Moorabool mayor David Edwards said while there was a lot of planning which would need to be conducted, council would be “negligent” to not explore the idea.
“There’s been a lot of informal discussions but this is about formalising it and finding out what the appetite is,” Cr Edwards said. “If you were going to build something for tourism where better than between Melbourne, Ballarat and Geelong.”
While the Ballarat City Council completed a state government-funded study into developing a facility in 2015, it was anticipated it would need to be built outside the municipality given the size.
A new motorsport facility was among a list of priority projects presented by a delegation of mayors and chief executives to politicians in Canberra earlier this month.
Costings put forward by the Ballarat City Council stated a National Motorsport Hub would cost $50 million which would need to be at least partially funded by state or federal government.
Both the state government and Victorian racing bodies are searching for another large scale facility to host events such as V8 Supercar races as Sandown in Melbourne’s east is expected to close in the coming decade.

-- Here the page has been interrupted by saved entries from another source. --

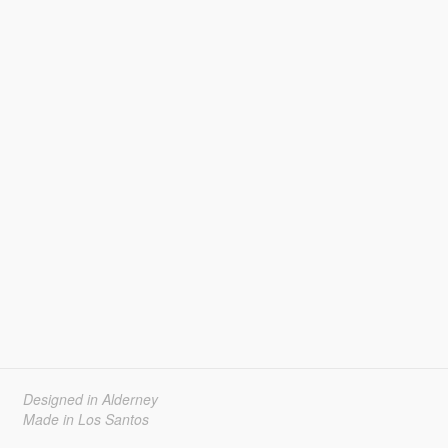
Designed in Alderney
Made in Los Santos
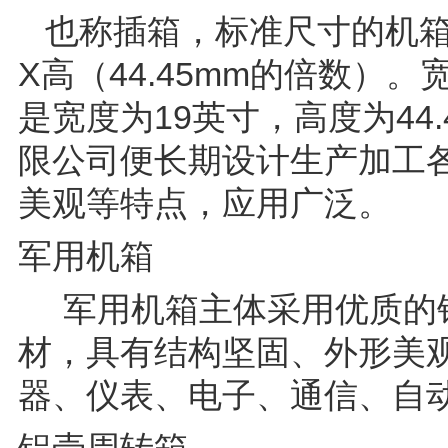
也称插箱，标准尺寸的机箱，
X高（44.45mm的倍数）。
是宽度为19英寸，高度为44
限公司便长期设计生产加工
美观等特点，应用广泛。
军用机箱
军用机箱主体采用优质的铝
材，具有结构坚固、外形美
器、仪表、电子、通信、自动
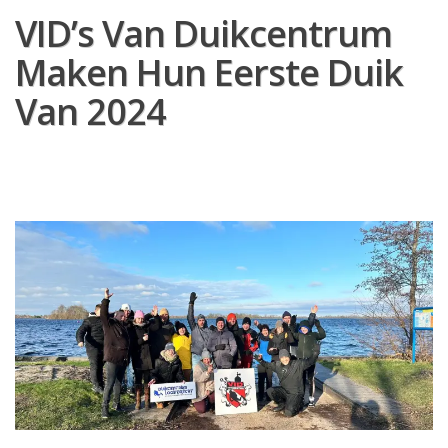
VID’s Van Duikcentrum
Maken Hun Eerste Duik
Van 2024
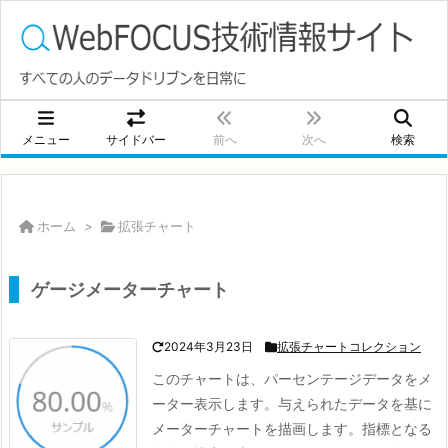
メニュー
サイドバー
前へ
次へ
検索
ホーム
>
拡張チャート
ゲージメーターチャート
2024年3月23日
拡張チャートコレクション
このチャートは、パーセンテージデータをメ
ーター表示します。与えられたデータを基に
メーターチャートを描画します。
指標となる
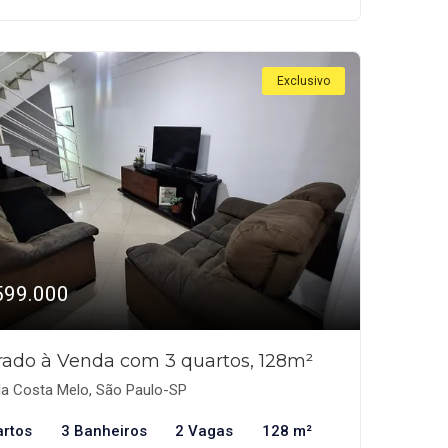
Exclusivo
599.000
rado à Venda com 3 quartos, 128m²
la Costa Melo, São Paulo-SP
artos
3 Banheiros
2 Vagas
128 m²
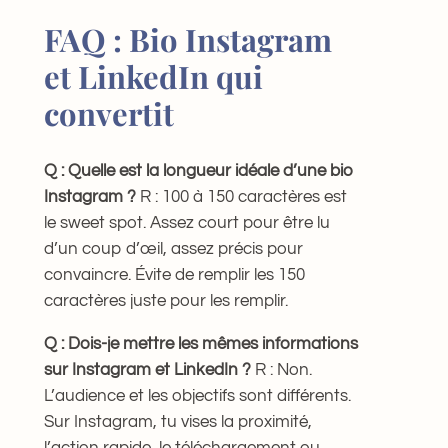
FAQ : Bio Instagram
et LinkedIn qui
convertit
Q : Quelle est la longueur idéale d’une bio
Instagram ?
R : 100 à 150 caractères est
le sweet spot. Assez court pour être lu
d’un coup d’œil, assez précis pour
convaincre. Évite de remplir les 150
caractères juste pour les remplir.
Q : Dois-je mettre les mêmes informations
sur Instagram et LinkedIn ?
R : Non.
L’audience et les objectifs sont différents.
Sur Instagram, tu vises la proximité,
l’action rapide, le téléchargement ou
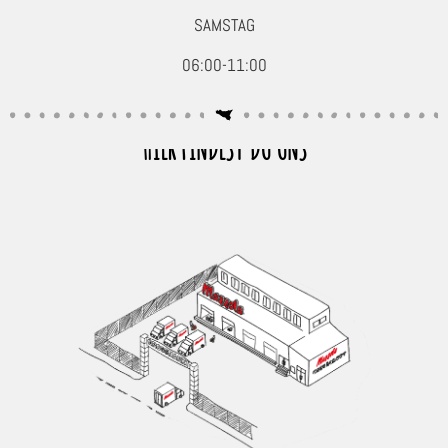
SAMSTAG
06:00-11:00
HIER FINDEST DU UNS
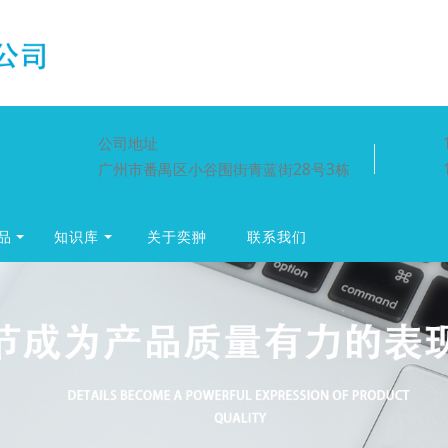
公司地址
广州市番禺区小谷围街青蓝街28号3栋
品
知识库
关于奕翀
联系我们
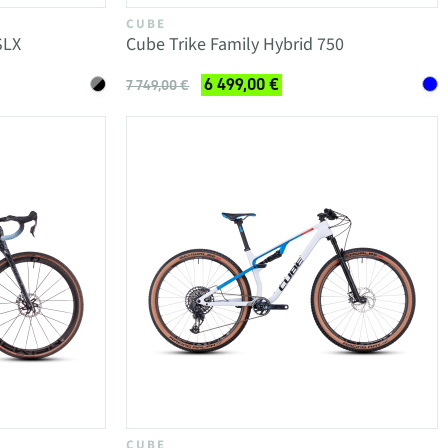
CUBE
SLX
Cube Trike Family Hybrid 750
6 499,00 €
7 749,00 €
CUBE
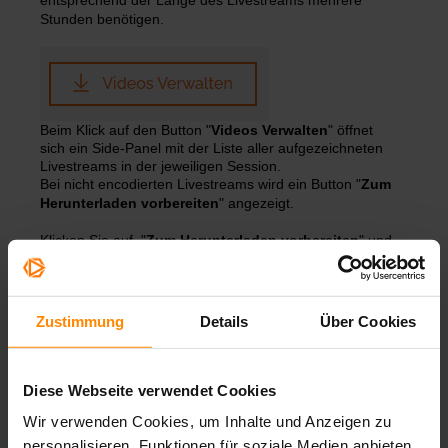
Stunden benötigen.
Beim Klick auf den Button "
Videos Verwalten
" öffnet
sich ein Side-Panel mit der Liste aller aufgezeichneten
Livestreams in der jeweiligen Session.
Bei nicht encodierten Livestreams wird ein Button "
Zum
Herunterladen vorbereiten
" angezeigt.
Klicken Sie auf "
Zum Herunterladen vorbereiten
" und
der Status wechselt zu "
Vorbereitung läuft
".
Zustimmung
Details
Über Cookies
Bei encodierten Livestreams wird ein Button zum
Herunterladen angezeigt.
Diese Webseite verwendet Cookies
Wir verwenden Cookies, um Inhalte und Anzeigen zu
personalisieren, Funktionen für soziale Medien anbieten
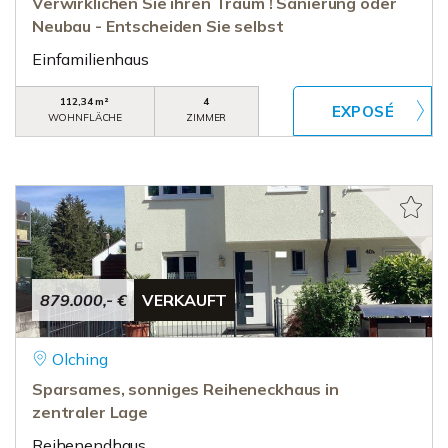
Verwirklichen Sie ihren Traum ! Sanierung oder
Neubau - Entscheiden Sie selbst
Einfamilienhaus
112,34 m²
4
WOHNFLÄCHE
ZIMMER
879.000,- €
VERKAUFT
Olching
Sparsames, sonniges Reiheneckhaus in
zentraler Lage
Reihenendhaus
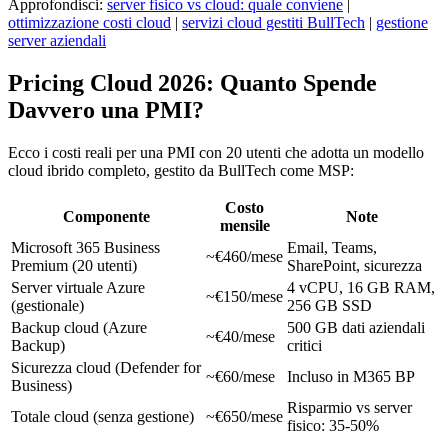
Approfondisci:
server fisico vs cloud: quale conviene
|
ottimizzazione costi cloud
|
servizi cloud gestiti BullTech
|
gestione
server aziendali
Pricing Cloud 2026: Quanto Spende
Davvero una PMI?
Ecco i costi reali per una PMI con 20 utenti che adotta un modello
cloud ibrido completo, gestito da BullTech come MSP:
Costo
Componente
Note
mensile
Microsoft 365 Business
Email, Teams,
~€460/mese
Premium (20 utenti)
SharePoint, sicurezza
Server virtuale Azure
4 vCPU, 16 GB RAM,
~€150/mese
(gestionale)
256 GB SSD
Backup cloud (Azure
500 GB dati aziendali
~€40/mese
Backup)
critici
Sicurezza cloud (Defender for
~€60/mese
Incluso in M365 BP
Business)
Risparmio vs server
Totale cloud (senza gestione)
~€650/mese
fisico: 35-50%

Confederation of Australian Motorsport chief executive Eugene Arocca, who has been an advocate for a new complex in the Ballarat region, said while has not been formally contacted by the Moorabool Shire he was supportive of the idea.
“We know Ballarat (City Council) has gone a bit cool on the development but Moorabool might work on a number of levels,” Mr Arocca said.
“The beauty is it’s government owned and to put something on it that will generate economic return would be good for the community.”
Should the project catch the eye of investors it will still be at least three years until its shovel-ready, with the clean-up process not expected to be complete until 2021.
A CFA spokesperson said the first stage of the clean-up works were currently underway and the second stage was under review by Environment Protection Authority.